Theodorus of Cyrene proved the irrationality of the surds of whole numbers up to 17, but stopped there probably because the algebra he used could not be applied to the square root of 17.

India

Geometrical and mathematical problems involving irrational numbers such as square roots were addressed very early during the Vedic period in India. There are references to such calculations in the Samhitas, Brahmanas, and the Shulba Sutras.
It is suggested that the concept of irrationality was implicitly accepted by Indian mathematicians since the 7th century BC, when Manava believed that the square roots of numbers such as 2 and 61 could not be exactly determined. Historian Carl Benjamin Boyer, however, writes that "such claims are not well substantiated and unlikely to be true".

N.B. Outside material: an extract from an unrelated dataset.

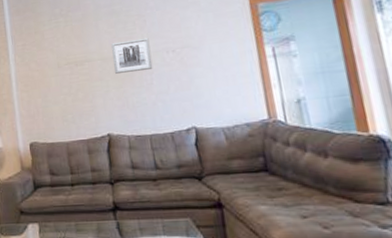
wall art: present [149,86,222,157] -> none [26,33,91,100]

Later, in their treatises, Indian mathematicians wrote on the arithmetic of surds including addition, subtraction, multiplication, rationalization, as well as separation and extraction of square roots.
Mathematicians like Brahmagupta and Bhāskara I made contributions in this area as did other mathematicians who followed. In the 12th century Bhāskara II evaluated some of these formulas and critiqued them, identifying their limitations.
During the 14th to 16th centuries, Madhava of Sangamagrama and the Kerala school of astronomy and mathematics discovered the infinite series for several irrational numbers such as π and certain irrational values of trigonometric functions. Jyeṣṭhadeva provided proofs for these infinite series in the Yuktibhāṣā.